### GIVEN RECORDS
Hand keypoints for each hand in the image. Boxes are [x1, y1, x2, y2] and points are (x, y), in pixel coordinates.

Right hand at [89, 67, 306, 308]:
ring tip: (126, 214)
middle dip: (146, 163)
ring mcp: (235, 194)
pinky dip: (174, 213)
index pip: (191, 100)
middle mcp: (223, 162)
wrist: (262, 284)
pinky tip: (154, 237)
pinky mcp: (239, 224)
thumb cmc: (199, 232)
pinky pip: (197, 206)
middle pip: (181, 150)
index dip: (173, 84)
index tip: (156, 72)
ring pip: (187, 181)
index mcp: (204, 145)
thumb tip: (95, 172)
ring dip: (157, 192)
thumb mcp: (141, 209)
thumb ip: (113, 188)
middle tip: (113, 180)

### YOUR GOAL
Which lines of the entries above contain the word "thumb"? Copy each of them.

### SOLVED PROBLEM
thumb cmc: (199, 232)
thumb tip: (95, 172)
thumb mcp: (141, 209)
thumb ip: (113, 188)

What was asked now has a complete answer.